L’employeur peut être passible d’amende mais également de peine d’emprisonnement dans les cas les plus graves.
SUR LE PLAN CIVIL
1/ Droit de retrait du gamer
S’il constate qu’un danger grave et imminent est susceptible d’attenter à sa vie ou à sa santé, il appartient au joueur de réagir. Il doit donc alerter son employeur et peut se retirer et quitter son poste.
Dans le cas où le gamer peut prouver l’existence d’un motif raisonnable de retrait, il ne risque aucune sanction ni retenue de salaire.
Le joueur concerné pourrait également prendre acte de la rupture de son contrat de travail aux torts de l’employeur.
2/ Faute Inexcusable
Constitue une faute inexcusable tout manquement de l’employeur à son obligation de sécurité attachée au contrat de travail. Cela signifie que sa responsabilité peut être engagée s’il n’a pas pris les mesures de prévention ou de protection nécessaires pour préserver son employé alors qu’il avait ou aurait dû avoir conscience du danger auquel il était exposé.
L’employeur est tenu non seulement de mettre à disposition de ses salariés les dispositifs de sécurité et protection imposés par la loi ou les règlements mais également de leur en imposer l’usage (via notamment des compagnes d’information et de formation).
La faute inexcusable est reconnue automatiquement lorsque le risque qui s’est matérialisé avait été préalablement signalé.
Les assurances
Aux termes de l’article L452-4 du Code de la sécurité sociale, l’auteur de la faute inexcusable est responsable sur son patrimoine personnel des conséquences de celle-ci.
Cet auteur peut être condamné à indemniser le salarié et prendre en charge des dommages non couverts par la sécurité sociale :
majoration de rente ou de capital avec paiement d’une cotisation supplémentaire
dommages et intérêts pour préjudices personnels et professionnels subis.
Cependant, l’employeur peut s’assurer contre les conséquences financières de sa propre faute inexcusable ou de la faute de ceux qu’il s’est substitués dans la direction de l’entreprise ou de l’établissement.
Cela étant, lorsque l’accident est dû à la faute inexcusable d’un employeur garanti par une assurance à ce titre, la caisse d’assurance retraite et de la santé au travail (CARSAT) peut imposer à l’employeur une cotisation supplémentaire.

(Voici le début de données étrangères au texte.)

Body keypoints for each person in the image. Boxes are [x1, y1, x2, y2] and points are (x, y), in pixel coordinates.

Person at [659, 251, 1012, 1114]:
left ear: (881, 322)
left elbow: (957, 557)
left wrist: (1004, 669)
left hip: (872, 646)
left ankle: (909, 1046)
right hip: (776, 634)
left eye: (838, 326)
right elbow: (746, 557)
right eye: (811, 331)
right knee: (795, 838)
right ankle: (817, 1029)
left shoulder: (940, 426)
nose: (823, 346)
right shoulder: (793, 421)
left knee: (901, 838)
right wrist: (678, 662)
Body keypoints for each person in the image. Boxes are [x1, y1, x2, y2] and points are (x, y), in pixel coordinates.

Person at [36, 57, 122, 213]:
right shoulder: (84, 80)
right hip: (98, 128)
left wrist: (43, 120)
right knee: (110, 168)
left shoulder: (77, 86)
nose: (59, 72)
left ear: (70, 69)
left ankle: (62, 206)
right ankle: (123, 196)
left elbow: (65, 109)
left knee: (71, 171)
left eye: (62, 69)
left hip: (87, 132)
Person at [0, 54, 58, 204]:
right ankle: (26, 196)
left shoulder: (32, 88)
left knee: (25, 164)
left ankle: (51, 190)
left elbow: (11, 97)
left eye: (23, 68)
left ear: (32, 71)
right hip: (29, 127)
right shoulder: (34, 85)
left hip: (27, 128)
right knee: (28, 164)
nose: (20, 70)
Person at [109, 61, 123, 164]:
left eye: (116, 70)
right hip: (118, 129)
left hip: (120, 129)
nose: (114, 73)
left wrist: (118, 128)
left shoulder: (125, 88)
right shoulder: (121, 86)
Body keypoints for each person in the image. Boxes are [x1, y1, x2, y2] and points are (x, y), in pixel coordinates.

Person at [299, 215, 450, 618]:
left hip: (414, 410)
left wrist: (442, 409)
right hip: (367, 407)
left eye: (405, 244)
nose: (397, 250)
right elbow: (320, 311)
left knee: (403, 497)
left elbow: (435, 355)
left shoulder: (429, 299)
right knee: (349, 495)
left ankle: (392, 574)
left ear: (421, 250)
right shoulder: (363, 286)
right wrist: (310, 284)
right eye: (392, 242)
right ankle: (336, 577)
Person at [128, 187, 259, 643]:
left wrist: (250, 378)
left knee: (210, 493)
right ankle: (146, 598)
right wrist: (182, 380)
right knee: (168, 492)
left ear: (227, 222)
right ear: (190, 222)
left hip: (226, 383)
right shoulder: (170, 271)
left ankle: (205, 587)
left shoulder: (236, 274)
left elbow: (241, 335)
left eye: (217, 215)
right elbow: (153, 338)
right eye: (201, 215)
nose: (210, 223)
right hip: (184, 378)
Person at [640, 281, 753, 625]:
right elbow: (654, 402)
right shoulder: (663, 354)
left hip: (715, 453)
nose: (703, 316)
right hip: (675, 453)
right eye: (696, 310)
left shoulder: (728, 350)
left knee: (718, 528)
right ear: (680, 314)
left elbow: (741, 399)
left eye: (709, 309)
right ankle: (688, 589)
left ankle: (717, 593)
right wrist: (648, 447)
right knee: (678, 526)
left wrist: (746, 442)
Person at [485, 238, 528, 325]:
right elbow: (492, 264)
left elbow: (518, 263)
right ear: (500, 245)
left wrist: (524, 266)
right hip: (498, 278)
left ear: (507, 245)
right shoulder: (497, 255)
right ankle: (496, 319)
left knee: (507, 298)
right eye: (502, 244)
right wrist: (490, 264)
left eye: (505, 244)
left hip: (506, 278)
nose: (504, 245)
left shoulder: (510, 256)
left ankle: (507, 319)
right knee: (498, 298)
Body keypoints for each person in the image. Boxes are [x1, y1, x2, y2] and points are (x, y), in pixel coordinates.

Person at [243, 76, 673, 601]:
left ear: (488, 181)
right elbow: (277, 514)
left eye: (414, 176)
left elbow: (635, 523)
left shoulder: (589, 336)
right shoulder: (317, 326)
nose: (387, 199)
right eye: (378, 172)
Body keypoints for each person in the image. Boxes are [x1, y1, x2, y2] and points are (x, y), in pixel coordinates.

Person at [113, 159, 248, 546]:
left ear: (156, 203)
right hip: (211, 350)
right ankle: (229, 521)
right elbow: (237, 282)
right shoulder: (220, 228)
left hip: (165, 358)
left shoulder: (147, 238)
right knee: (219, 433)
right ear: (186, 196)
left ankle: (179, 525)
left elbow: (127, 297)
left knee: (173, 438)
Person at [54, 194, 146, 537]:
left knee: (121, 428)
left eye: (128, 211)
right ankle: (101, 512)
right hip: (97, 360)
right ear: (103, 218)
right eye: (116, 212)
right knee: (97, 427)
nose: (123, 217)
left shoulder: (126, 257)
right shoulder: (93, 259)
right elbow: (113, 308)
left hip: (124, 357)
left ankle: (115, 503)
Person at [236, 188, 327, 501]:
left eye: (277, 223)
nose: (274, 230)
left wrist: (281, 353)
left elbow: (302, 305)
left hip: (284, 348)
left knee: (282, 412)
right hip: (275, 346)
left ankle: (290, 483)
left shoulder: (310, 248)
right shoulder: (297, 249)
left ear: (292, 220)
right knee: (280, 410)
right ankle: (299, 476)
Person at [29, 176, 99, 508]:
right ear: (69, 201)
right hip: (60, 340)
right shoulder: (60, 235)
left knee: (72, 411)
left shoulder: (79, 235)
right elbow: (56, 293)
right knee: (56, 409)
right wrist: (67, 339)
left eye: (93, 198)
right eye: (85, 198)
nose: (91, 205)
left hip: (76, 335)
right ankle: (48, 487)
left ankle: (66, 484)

Le produit de cette cotisation est affecté au fonds national de prévention des accidents du travail et des maladies professionnelles.
EN BREF
Le domaine des jeux vidéo et de l’Esport n’échappe pas à l’application stricte et exigeante du droit de la santé et de la sécurité au travail qui bénéficie à tous ses salariés, qu’ils soient joueurs ou membres du staff.

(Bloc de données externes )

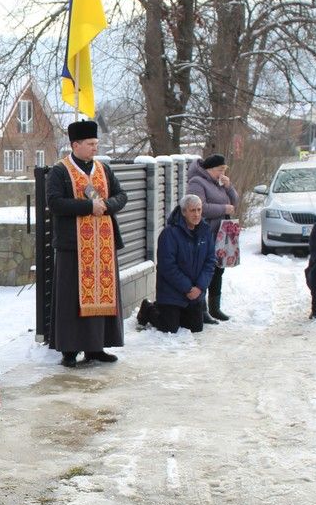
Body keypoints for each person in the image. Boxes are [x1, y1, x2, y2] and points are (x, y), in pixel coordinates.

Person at [46, 119, 128, 366]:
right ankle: (69, 350)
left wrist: (107, 206)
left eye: (96, 143)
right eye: (91, 144)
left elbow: (121, 195)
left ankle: (96, 347)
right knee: (71, 298)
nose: (95, 148)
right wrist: (87, 206)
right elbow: (55, 202)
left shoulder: (103, 169)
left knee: (102, 294)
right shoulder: (60, 170)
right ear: (76, 144)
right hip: (74, 246)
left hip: (102, 243)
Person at [137, 195, 216, 333]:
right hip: (171, 291)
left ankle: (174, 312)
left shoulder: (205, 231)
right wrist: (187, 288)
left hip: (195, 292)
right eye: (192, 210)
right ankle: (148, 309)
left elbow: (210, 262)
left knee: (196, 328)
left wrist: (199, 287)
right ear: (184, 211)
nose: (197, 214)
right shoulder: (169, 234)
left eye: (199, 210)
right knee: (169, 328)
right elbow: (167, 267)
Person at [184, 154, 238, 323]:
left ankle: (215, 308)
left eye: (224, 170)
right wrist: (223, 208)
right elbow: (200, 209)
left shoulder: (219, 183)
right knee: (205, 270)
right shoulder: (197, 183)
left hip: (221, 234)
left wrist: (229, 187)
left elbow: (234, 202)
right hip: (205, 234)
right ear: (210, 169)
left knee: (218, 270)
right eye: (219, 170)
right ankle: (202, 309)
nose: (222, 174)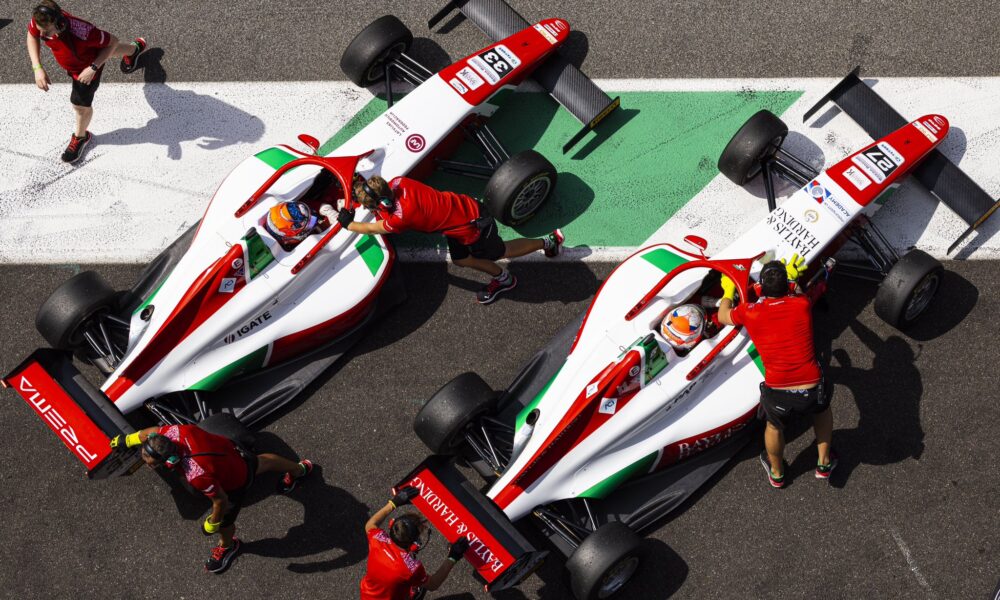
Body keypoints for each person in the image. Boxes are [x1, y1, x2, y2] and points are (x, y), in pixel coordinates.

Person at [109, 425, 315, 573]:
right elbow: (149, 433)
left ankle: (228, 546)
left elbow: (220, 500)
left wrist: (212, 523)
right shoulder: (174, 432)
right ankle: (300, 469)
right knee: (262, 462)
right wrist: (127, 440)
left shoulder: (196, 475)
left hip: (237, 479)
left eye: (152, 463)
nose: (149, 465)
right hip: (231, 449)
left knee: (226, 521)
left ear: (171, 461)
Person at [338, 175, 565, 304]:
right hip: (459, 219)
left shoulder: (401, 218)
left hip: (473, 227)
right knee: (461, 260)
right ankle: (503, 276)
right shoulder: (399, 182)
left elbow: (370, 228)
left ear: (382, 203)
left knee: (501, 251)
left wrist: (348, 224)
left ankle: (548, 243)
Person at [717, 254, 836, 488]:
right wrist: (791, 278)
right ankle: (824, 463)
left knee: (773, 426)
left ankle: (777, 473)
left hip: (778, 390)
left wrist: (727, 292)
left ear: (760, 287)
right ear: (788, 286)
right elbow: (798, 290)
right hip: (812, 387)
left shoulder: (750, 312)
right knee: (822, 412)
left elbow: (723, 316)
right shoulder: (801, 304)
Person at [26, 1, 148, 163]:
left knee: (79, 105)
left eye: (47, 32)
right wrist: (37, 67)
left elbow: (113, 41)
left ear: (60, 24)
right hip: (83, 57)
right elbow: (32, 35)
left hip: (85, 71)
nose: (43, 36)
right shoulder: (41, 21)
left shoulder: (85, 33)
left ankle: (81, 137)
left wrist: (93, 67)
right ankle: (135, 50)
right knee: (105, 49)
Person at [360, 486, 470, 600]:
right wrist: (453, 557)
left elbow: (370, 525)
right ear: (412, 541)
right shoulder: (411, 569)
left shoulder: (377, 540)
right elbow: (433, 584)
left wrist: (393, 503)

Il appartient aux employeurs de se préoccuper de ces problématiques en adoptant des mesures préventives et correctrices, pour se prémunir contre toute mise en cause de leur responsabilité.
Ils ont également intérêt à s’assurer contre les risques professionnels encourus par leurs salariés, d’autant que les soucis de santé ne sont pas rares et peuvent entrainer des préjudices importants.